The federal government doubled down on fair-lending enforcement Wednesday when the Consumer Financial Protection Bureau said it planned to pursue actions against lenders even when discrimination was unintentional.
The bureau said institutions whose lending policies have a "disparate impact" — meaning they put certain groups of borrowers at a disadvantage even if that was not the clear intention — should be on notice in addition to those that outwardly discriminate.
In a press release issued Wednesday, the bureau said it will use "all available legal avenues, including disparate impact, to pursue lenders whose practices discriminate against consumers." The agency also issued a compliance bulletin reaffirming its commitment to enforcing the Equal Credit Opportunity Act, which it enforces jointly with the Justice Department, by "recognizing the disparate impact doctrine."
The Justice Department has raised the ire of banks in recent years by claiming violations of fair lending laws when a policy has a disparate impact on a group of borrowers.
"We cannot afford to tolerate practices, intentional or not, that unlawfully price out or cut off segments of the population from the credit markets," CFPB Director Richard Cordray said in the release. "That's why the CFPB is educating consumers about their fair lending rights and pursuing lenders whose practices are discriminatory."
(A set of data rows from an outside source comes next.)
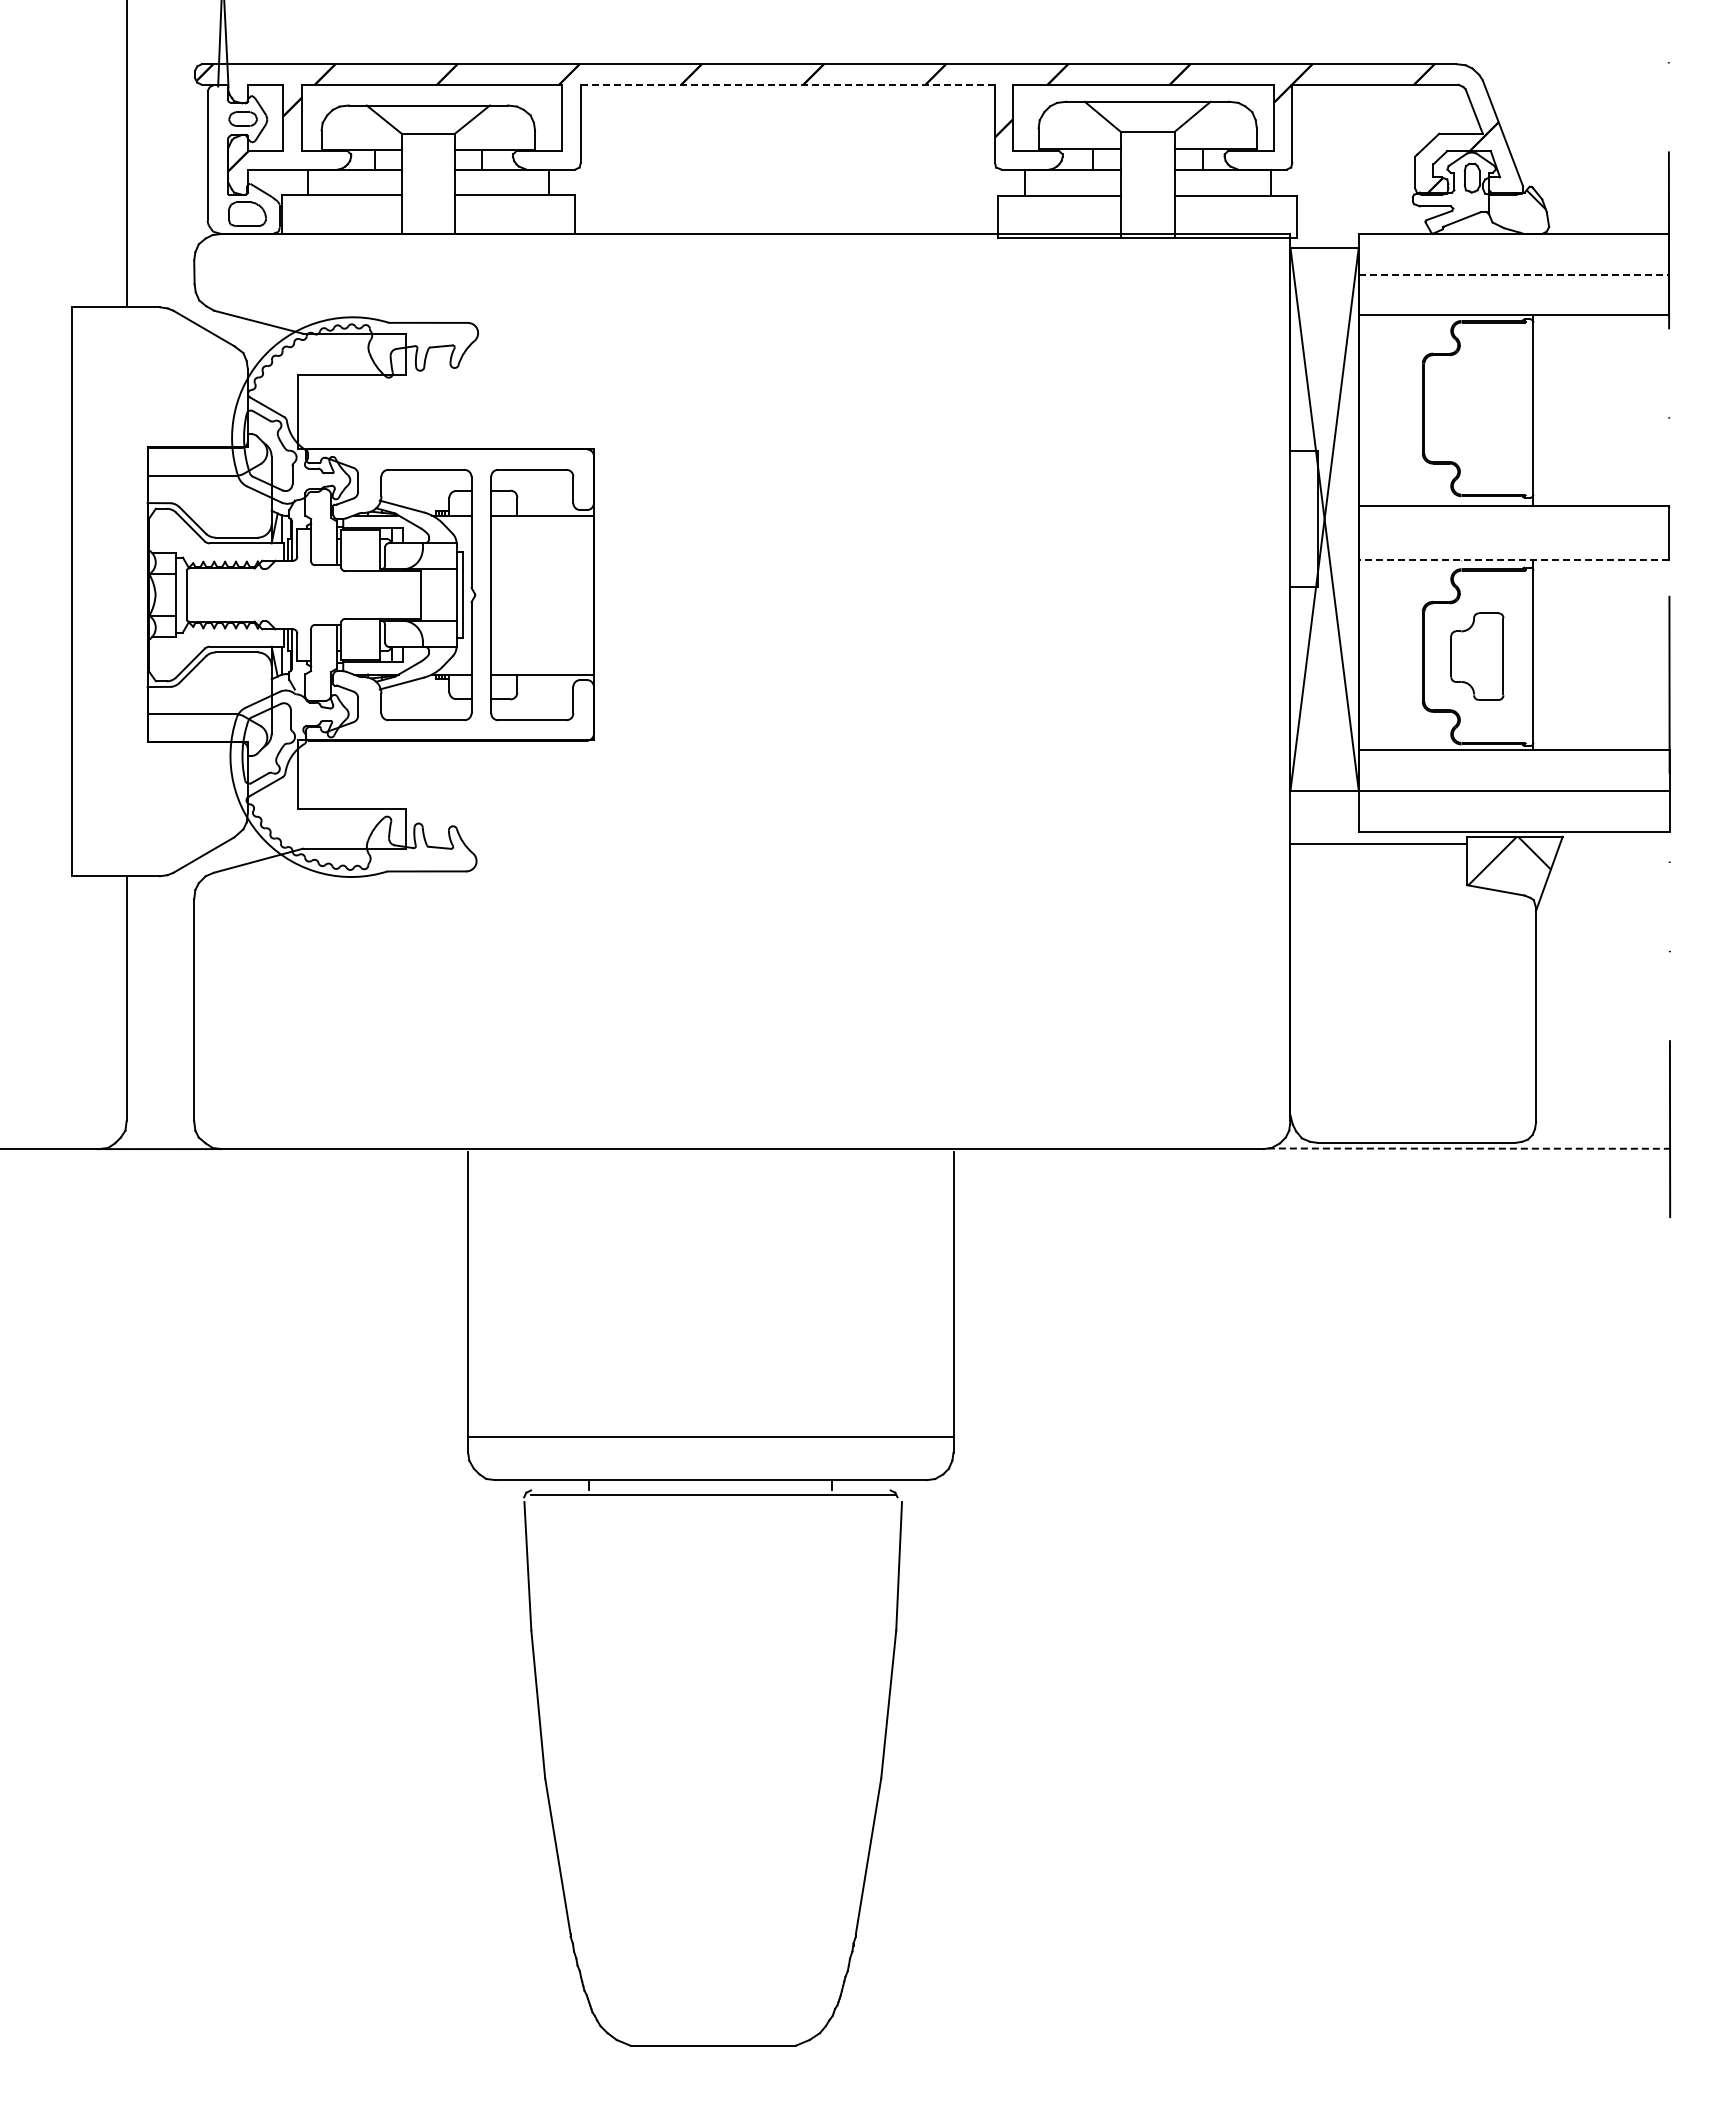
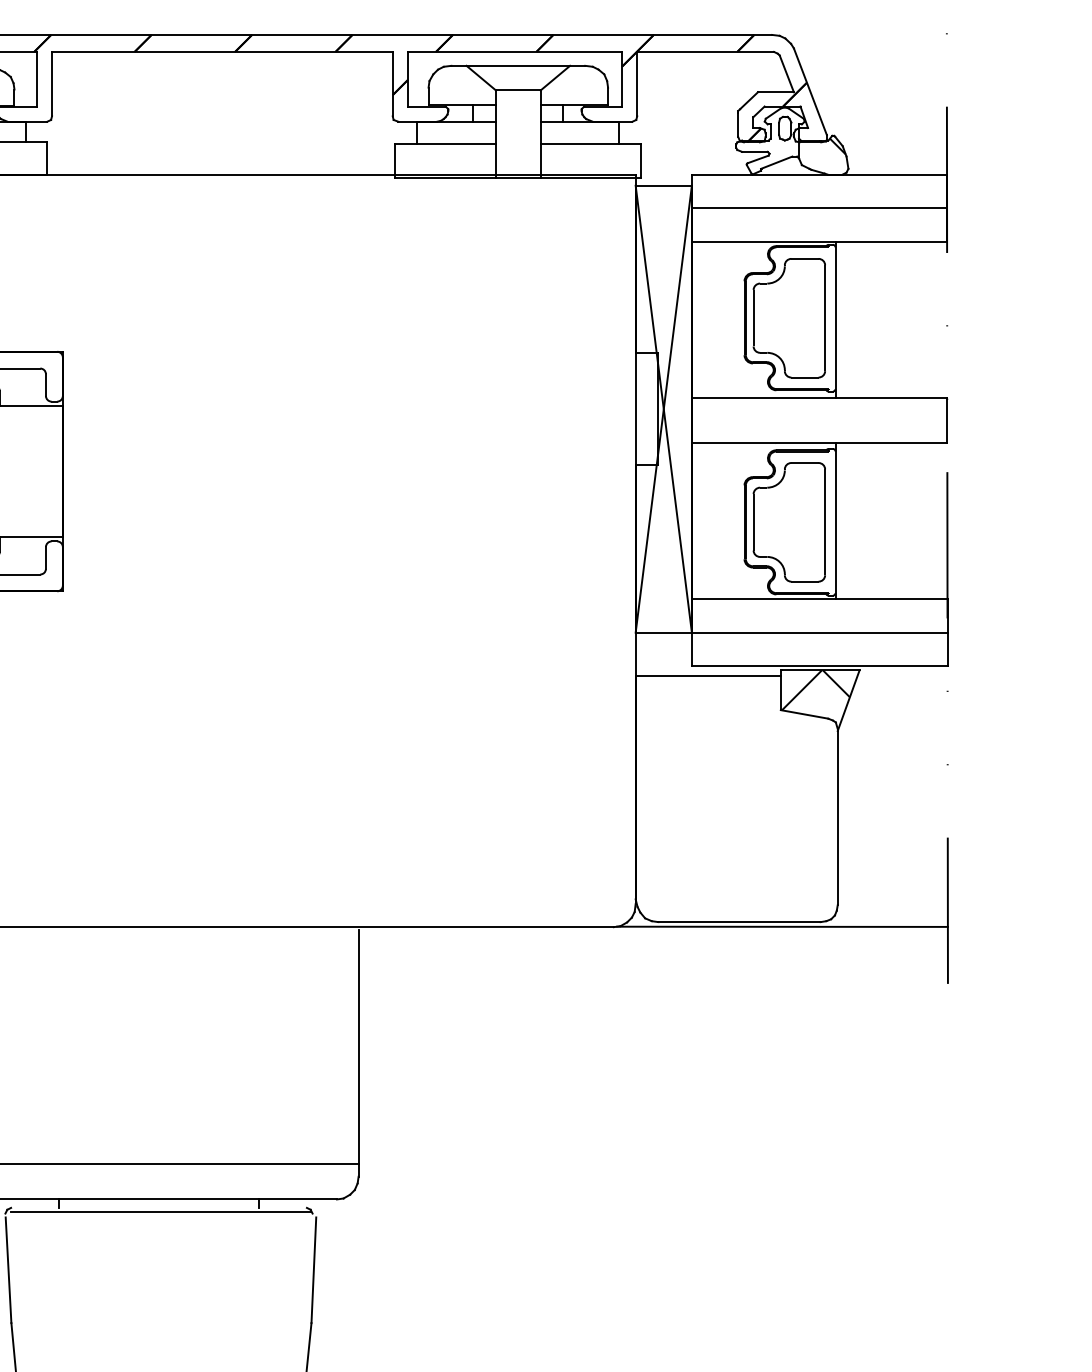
line: (788, 84) -> (222, 51), dashed -> solid
line: (1514, 274) -> (819, 207), dashed -> solid
part: (1477, 408) -> (789, 318), added
line: (1513, 560) -> (819, 443), dashed -> solid
part: (1477, 656) -> (789, 522), size x1.67
line: (1469, 1148) -> (782, 926), dashed -> solid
But the bureau said it would afford institutions some flexibility. Similar to the test used in previous fair-lending policies, the CFPB said some practices that have a discriminatory effect "meet a legitimate business need that cannot reasonably be achieved as well by means that are less disparate in their impact."
"But sometimes, they do not," the bureau said in the release.
The consequences of "disparate impact" discrimination, however unintentional, can affect consumers just as significantly as other forms of discrimination, Cordray said Wednesday in a speech to the National Community Reinvestment Coalition conference in Washington.
"Conduct that may seem benign — what the lawyers call 'facially neutral' actions — can create effects that are just as devastating for those marginalized communities," he said.
"An example of this kind of conduct is giving loan officers wide discretion to determine how much to charge borrowers. This can result in an aggregate pattern of African-American or female borrowers paying more than similarly situated white or male borrowers."
The Justice Department in December reached the largest fair lending settlement in history — a $335 million settlement with Countrywide Financial — for similar claims of pricing discrimination. The department's fair lending unit filed eight lending-related lawsuits last year and reached eight settlements, most originating from referrals from other regulators.
But the CFPB, unlike other regulatory agencies, has the unique authority to bring its own cases against lenders in federal court.
Given this authority, the announcement Wednesday did not come as a surprise to industry observers, several of whom said they had long expected CFPB to join the Justice Department in aggressively pursuing fair lending cases.